I Want to Know You
Recently I read Adrienne Rich’s remarkable 1977 essay "Women and Honor: Some Notes on Lying.“ At one point, she writes:
We take so much of the universe on trust. You tell me: "In 1950 I lived on the north side of Beacon Street in Somerville.” You tell me: “She and I were lovers, but for months now we have only been good friends.” You tell me: “It is seventy degrees outside and the sun is shining.” Because I love you, because there is not even a question of lying between us, I take these accounts of the universe on trust: your address twenty-five years ago, your relationship with someone I know only by sight, this morning’s weather. I fling unconscious tendrils of belief, like slender green women - of threads, across statements such as these, statements made so unequivocally, which have no tone or shadow of tentativeness. I build them into the mosaic of my world. I allow my universe to change in minute, significant ways, on the basis of things you have said to me, of my trust in you.

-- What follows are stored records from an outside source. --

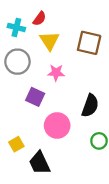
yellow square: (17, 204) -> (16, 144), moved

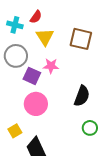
purple square: (35, 97) -> (32, 76), moved
pink circle: (57, 126) -> (36, 104), moved

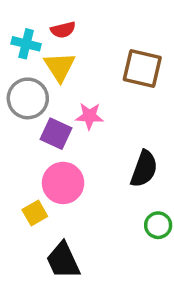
red semicircle: (36, 17) -> (63, 30), turned 40
yellow triangle: (45, 37) -> (60, 67), moved
yellow square: (15, 131) -> (35, 213), moved

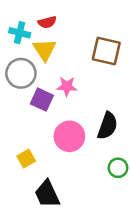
pink circle: (63, 183) -> (69, 136), moved

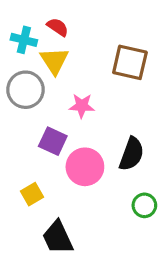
red semicircle: (47, 22) -> (58, 27), turned -132
purple square: (42, 100) -> (53, 141), moved

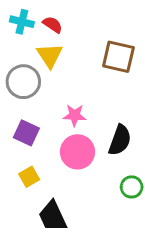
cyan cross: (24, 40) -> (22, 22), moved
pink star: (82, 106) -> (75, 115), moved
purple square: (53, 141) -> (26, 133), moved

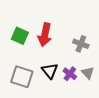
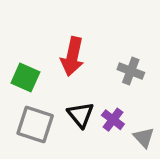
green square: (20, 36) -> (25, 78), moved
gray triangle: (88, 73) -> (144, 137), moved

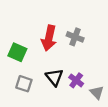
gray cross: (131, 71) -> (75, 37), moved
gray square: (35, 125) -> (24, 84), size x0.7

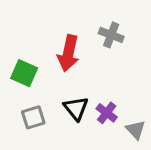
gray cross: (75, 37) -> (111, 35), moved
gray square: (24, 84) -> (33, 117), turned -35

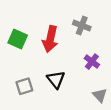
green square: (24, 73) -> (18, 39), moved
purple cross: (107, 113) -> (92, 62), moved

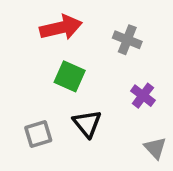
green square: (18, 39) -> (70, 76), moved
red arrow: (50, 39) -> (61, 28), moved, turned -115

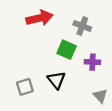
green square: (70, 76) -> (67, 50), moved
purple cross: (143, 96) -> (92, 62), turned -35

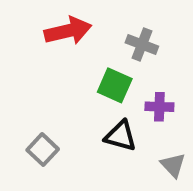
black triangle: (56, 80) -> (121, 136), moved, turned -36
gray square: (25, 87) -> (43, 150), turned -30

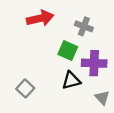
purple cross: (159, 107) -> (94, 63), size x1.5
black triangle: (121, 136) -> (71, 80), turned -30

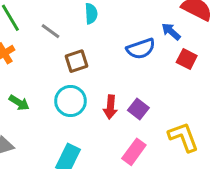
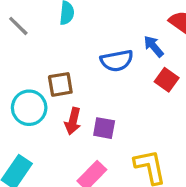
brown square: (77, 61) -> (60, 84), moved
purple square: (138, 109) -> (104, 128), turned -36

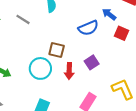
brown square: (60, 84) -> (57, 50), turned 35
purple square: (104, 128) -> (92, 62), moved, turned -32

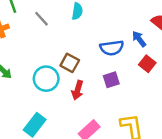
purple square: (92, 62) -> (111, 80), moved

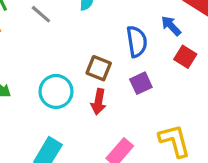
blue semicircle: (112, 48) -> (137, 41), turned -85
brown square: (70, 63) -> (99, 68), moved

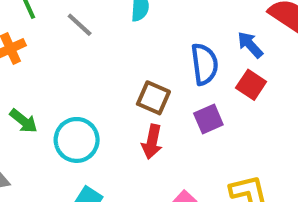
red square: (185, 57) -> (251, 85), moved
cyan circle: (56, 91) -> (77, 140), moved

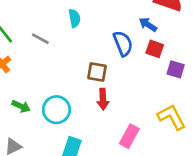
purple square: (208, 119) -> (176, 69), moved, turned -36

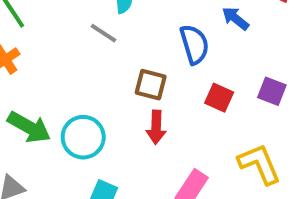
gray line: (40, 39) -> (103, 33), moved
red square: (155, 49) -> (219, 98), moved
green arrow: (21, 106) -> (29, 127), size x1.5

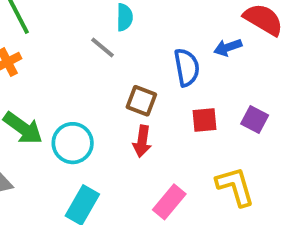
blue arrow: (235, 18) -> (228, 47), turned -64
red square: (219, 98) -> (204, 120), turned -36

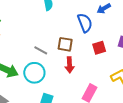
gray line: (102, 48) -> (41, 50), moved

It reminded me of what it is to really want to know someone. The way, as Rich writes, knowing someone can meaningfully expand our universe. I remembered how learning even simple, mundane things about the last woman I loved–her father’s name, a bad movie she’d seen at the theater in her early teens, things like that–felt exciting and nourishing to me. They became part of my universe, which became larger as it expanded to accommodate them. I wanted the entire expansive overgrown solitude of my mind to be rejuvenated and made into something new by learning about her. New monuments and statue gardens. I wanted a kind of intimacy with her where knowing how she saw the world might inform how I saw the world.
Now I feel so solitary, I feel the damage this prolonged loneliness is doing, and I can feel those tendrils in my mind, the ones Rich mentions, withering, drying up, needing to come across someone who ignites their interest again, someone I want to know, and who wants to know and be known by me in return. Elsewhere in the essay, Rich writes, “The possibilities that exist between two people, or among a group of
people, are a kind of alchemy. They are the most interesting thing in
life.” But we can’t have that alchemy with just anyone. That’s why Rich calls it alchemy.
To find someone is hard enough. Someone with whom you can “both know we are trying, all the time, to extend
the possibilities of truth between us.
The possibility of life between us.” Without the other, there is no possibility of life.